El abogado Jorge Bedouret, quien ejerce la defensa técnica del profesor Juan Valdéz imputado por la desaparición de Rosalía Jara, se manifestó enfáticamente en la audiencia de prisión preventiva de ayer al denunciar que “voy a utilizar un término vulgar, la causa está planchada”.

Así, intentó poner en evidencia que la investigación por la ausencia de más de 9 meses de Rosalía está en un punto ciego y no tuvo avances a pesar, dijo, de la labor de la Fiscalía que “rastrilló en toda la zona”.

“Valdéz entregó su celular, el auto, se hizo el ADN para determinar su paternidad sobre la hija de Rosalía, todo lo hizo voluntariamente; luego aparecieron los pelos en un nido de caranchos, luego unos huesos – que eran de perro – en un arroyo, pero al fin de cuentas no hubo nada”, enumeró, para defender la inocencia y la falta de peligrosidad de su defendido.

“Acá hay algo claro, Juan Valdéz era la única persona en la que confiaba Rosalía, en nadie más, por eso lo llamaba solo a él”, agregó, para refutar la información aportada por el fiscal Gauna Chapero respecto de que en el último antes de desaparecer, la adolescente lo llamó repetidas veces a su teléfono móvil.

Enseguida, el fiscal Gauna Chapero recordó que “Valdéz borró toda la información del celular de Rosalía Jara, reseteó el aparato y borró todo”, con lo que apuntó a voluntad del imputado de deshacerse de pruebas materiales que pudieran incriminarlo. Bedouret replicó: “Pudo haber tirado o roto el celular y no lo hizo”.

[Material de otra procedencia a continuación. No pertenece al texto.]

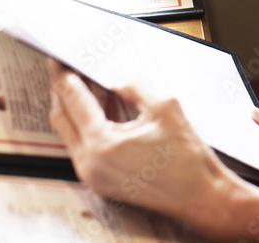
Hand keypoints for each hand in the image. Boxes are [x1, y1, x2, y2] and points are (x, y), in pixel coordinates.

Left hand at [47, 61, 258, 241]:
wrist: (200, 196)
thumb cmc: (187, 159)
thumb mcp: (165, 108)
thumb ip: (136, 87)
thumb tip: (116, 81)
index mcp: (102, 144)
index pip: (72, 100)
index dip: (63, 76)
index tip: (58, 61)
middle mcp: (90, 164)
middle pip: (61, 118)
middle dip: (61, 90)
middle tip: (65, 69)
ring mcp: (93, 177)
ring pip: (70, 133)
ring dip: (75, 108)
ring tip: (85, 85)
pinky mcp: (101, 183)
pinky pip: (83, 148)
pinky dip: (87, 126)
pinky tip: (103, 110)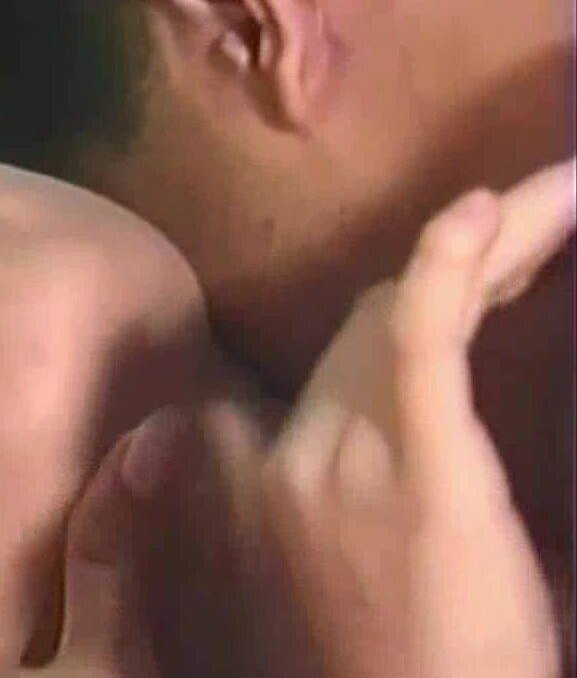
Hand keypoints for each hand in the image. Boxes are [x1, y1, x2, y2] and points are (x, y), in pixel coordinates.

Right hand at [260, 159, 574, 677]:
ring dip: (489, 247)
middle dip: (459, 262)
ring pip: (403, 314)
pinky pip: (422, 342)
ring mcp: (347, 460)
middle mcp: (297, 456)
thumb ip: (362, 485)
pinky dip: (449, 267)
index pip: (341, 356)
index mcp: (281, 478)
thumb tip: (407, 426)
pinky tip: (485, 213)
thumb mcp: (363, 567)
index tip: (482, 268)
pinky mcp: (420, 471)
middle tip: (539, 216)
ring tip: (557, 198)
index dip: (413, 298)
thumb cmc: (418, 666)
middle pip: (368, 323)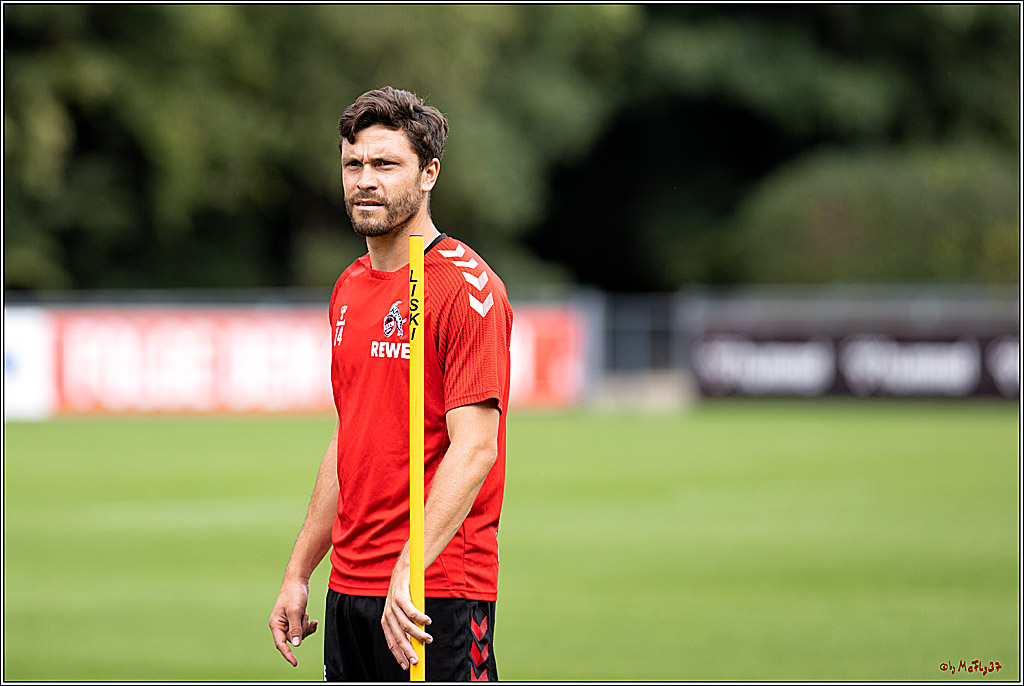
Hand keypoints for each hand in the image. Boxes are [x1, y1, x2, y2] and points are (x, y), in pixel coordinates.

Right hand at [269, 578, 318, 666]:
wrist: (297, 580)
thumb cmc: (293, 593)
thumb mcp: (295, 612)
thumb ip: (295, 629)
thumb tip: (296, 644)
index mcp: (276, 624)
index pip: (281, 644)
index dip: (287, 654)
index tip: (295, 662)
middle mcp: (280, 625)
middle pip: (292, 639)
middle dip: (301, 631)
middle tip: (303, 618)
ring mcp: (288, 622)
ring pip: (299, 634)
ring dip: (305, 627)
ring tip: (305, 614)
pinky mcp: (295, 619)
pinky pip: (303, 629)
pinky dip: (309, 626)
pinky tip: (313, 621)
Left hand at [381, 545, 431, 669]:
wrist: (403, 572)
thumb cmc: (405, 595)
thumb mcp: (403, 613)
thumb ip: (406, 627)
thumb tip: (415, 645)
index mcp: (386, 621)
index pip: (391, 642)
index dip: (398, 655)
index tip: (406, 665)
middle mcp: (387, 614)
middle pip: (398, 637)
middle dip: (408, 650)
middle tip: (417, 659)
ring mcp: (393, 605)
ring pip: (406, 625)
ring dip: (418, 634)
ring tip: (428, 639)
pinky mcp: (401, 596)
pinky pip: (411, 611)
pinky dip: (420, 618)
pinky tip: (428, 622)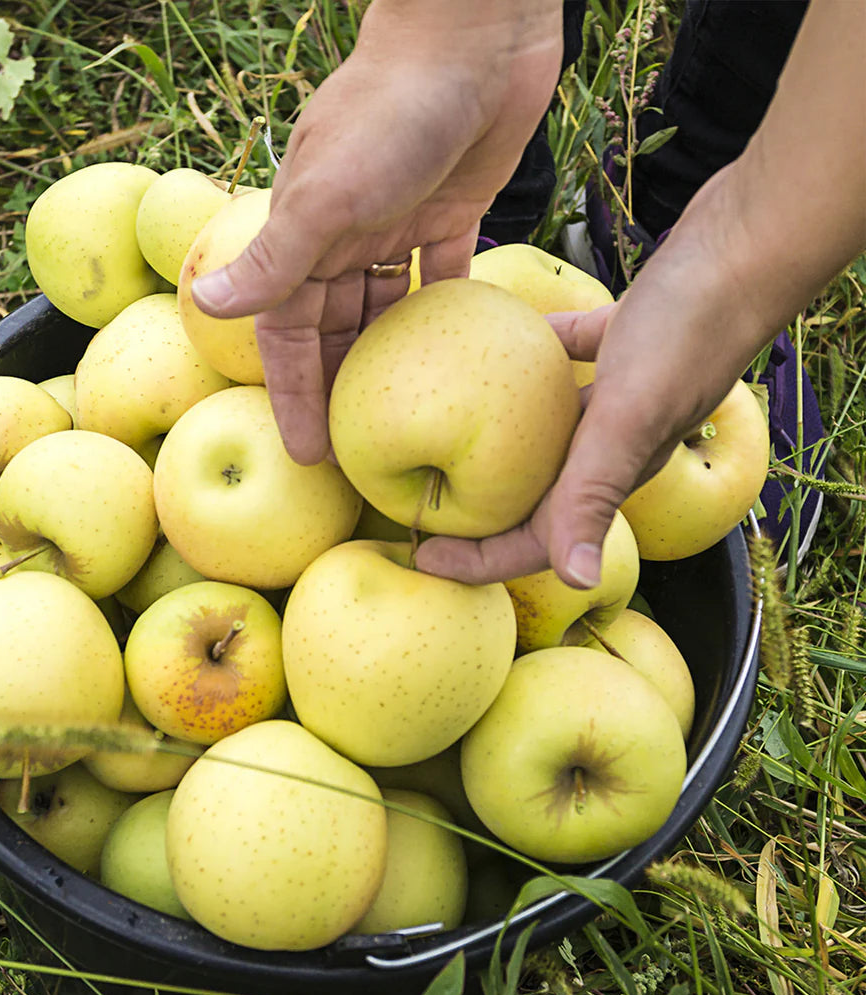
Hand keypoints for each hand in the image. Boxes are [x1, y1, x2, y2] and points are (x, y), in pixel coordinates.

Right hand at [189, 0, 561, 464]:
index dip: (293, 391)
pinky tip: (450, 355)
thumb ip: (275, 255)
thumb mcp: (328, 193)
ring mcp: (397, 223)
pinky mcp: (450, 211)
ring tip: (395, 416)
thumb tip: (210, 306)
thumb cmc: (394, 110)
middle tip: (352, 452)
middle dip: (336, 387)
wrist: (472, 34)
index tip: (304, 449)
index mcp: (306, 235)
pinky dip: (440, 311)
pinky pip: (441, 276)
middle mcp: (344, 235)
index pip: (287, 331)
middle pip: (332, 329)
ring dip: (384, 358)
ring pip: (381, 309)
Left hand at [415, 222, 767, 586]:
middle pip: (529, 497)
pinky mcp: (612, 347)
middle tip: (412, 509)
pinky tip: (478, 349)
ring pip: (537, 436)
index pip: (538, 541)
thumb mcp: (629, 417)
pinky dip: (519, 365)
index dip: (477, 560)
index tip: (419, 558)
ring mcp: (611, 397)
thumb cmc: (689, 332)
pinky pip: (552, 364)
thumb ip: (594, 495)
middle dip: (472, 514)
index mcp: (608, 474)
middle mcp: (607, 444)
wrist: (746, 249)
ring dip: (488, 445)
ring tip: (427, 439)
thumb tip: (577, 581)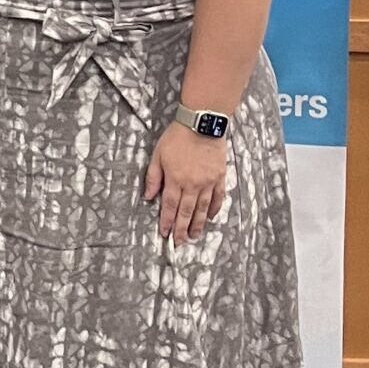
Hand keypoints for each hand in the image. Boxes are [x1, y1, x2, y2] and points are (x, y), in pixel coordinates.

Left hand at [144, 123, 229, 244]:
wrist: (202, 124)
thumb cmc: (177, 137)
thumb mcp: (157, 155)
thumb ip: (153, 177)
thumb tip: (148, 196)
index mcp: (175, 179)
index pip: (169, 206)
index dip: (166, 221)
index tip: (164, 233)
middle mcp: (192, 184)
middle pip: (186, 212)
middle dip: (182, 229)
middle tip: (180, 243)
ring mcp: (208, 182)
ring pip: (203, 209)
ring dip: (198, 224)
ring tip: (195, 236)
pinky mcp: (220, 177)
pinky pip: (218, 198)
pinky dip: (215, 209)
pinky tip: (211, 218)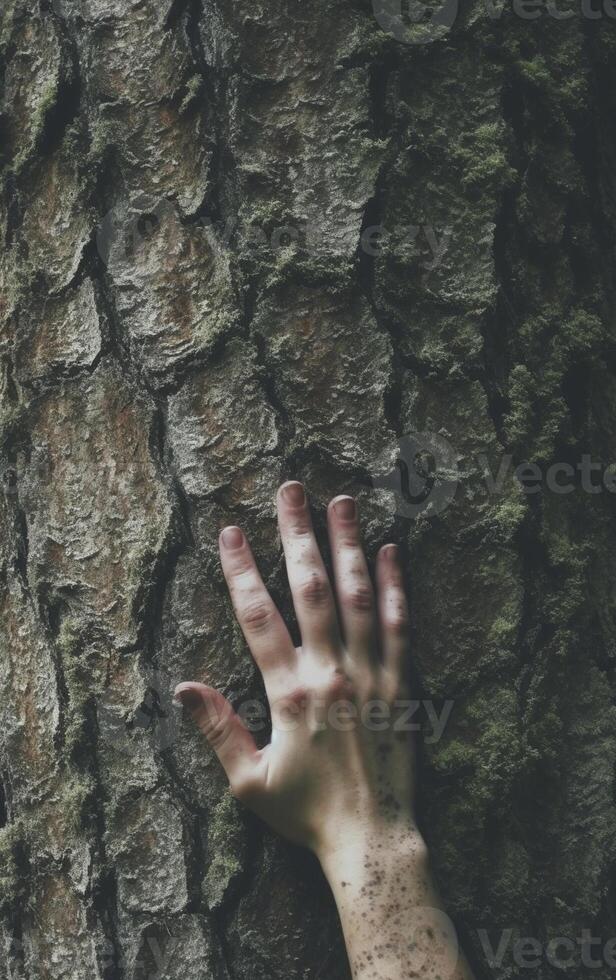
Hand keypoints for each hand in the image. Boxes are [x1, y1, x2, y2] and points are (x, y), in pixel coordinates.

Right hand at [174, 481, 416, 859]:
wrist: (372, 837)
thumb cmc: (306, 812)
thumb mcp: (248, 782)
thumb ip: (217, 730)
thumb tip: (181, 686)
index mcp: (289, 693)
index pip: (258, 617)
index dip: (241, 571)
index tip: (230, 532)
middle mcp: (330, 672)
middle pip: (310, 589)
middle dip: (297, 536)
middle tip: (291, 491)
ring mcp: (370, 674)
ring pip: (357, 597)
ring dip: (348, 545)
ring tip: (341, 502)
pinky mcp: (401, 684)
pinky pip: (401, 625)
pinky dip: (397, 586)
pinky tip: (392, 551)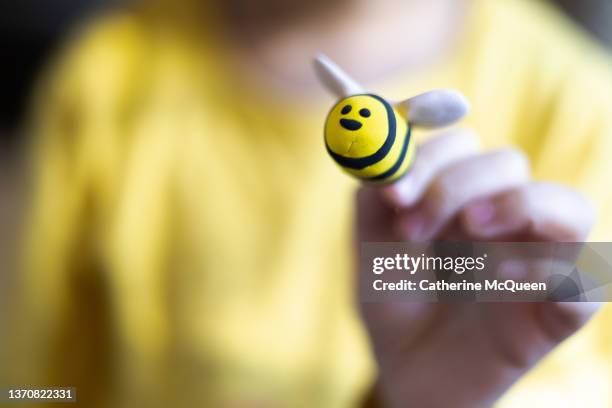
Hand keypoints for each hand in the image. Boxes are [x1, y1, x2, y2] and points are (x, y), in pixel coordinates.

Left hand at [357, 130, 599, 407]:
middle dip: (456, 186)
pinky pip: (583, 274)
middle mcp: (505, 217)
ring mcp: (539, 259)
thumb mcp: (371, 246)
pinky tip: (495, 279)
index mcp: (462, 195)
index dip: (430, 156)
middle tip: (412, 228)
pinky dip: (545, 267)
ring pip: (568, 207)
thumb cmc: (395, 301)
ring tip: (470, 229)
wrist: (409, 369)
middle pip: (509, 164)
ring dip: (517, 206)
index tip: (393, 192)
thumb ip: (374, 200)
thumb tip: (390, 165)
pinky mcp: (559, 307)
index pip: (464, 146)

Por último, el defensor, a viva voz, reclamó que “por favor, le pido al fiscal que acuse, porque hasta ahora no hay acusación, así vamos a juicio, y de una vez se termina esto que tiene detenido injustamente a mi pupilo”.

Luego, fue noticia ayer, el juez Gon resolvió prorrogar la prisión preventiva sin plazos para Valdéz.